• _EXTRACTED ENTRIES_:
********
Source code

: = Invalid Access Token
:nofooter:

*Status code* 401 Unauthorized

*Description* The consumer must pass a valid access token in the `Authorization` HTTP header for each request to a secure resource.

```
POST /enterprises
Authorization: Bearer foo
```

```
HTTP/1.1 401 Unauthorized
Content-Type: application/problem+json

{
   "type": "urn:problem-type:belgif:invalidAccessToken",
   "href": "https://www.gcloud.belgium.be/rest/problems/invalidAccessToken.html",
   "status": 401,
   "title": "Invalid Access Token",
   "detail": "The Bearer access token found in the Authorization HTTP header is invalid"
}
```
********
• _EXERCISE_:
Every line above with the string "invalidAccessToken" in it should be copied into the answer.

• _SOLUTION TO THIS PROBLEM_:
   "type": "urn:problem-type:belgif:invalidAccessToken",
   "href": "https://www.gcloud.belgium.be/rest/problems/invalidAccessToken.html",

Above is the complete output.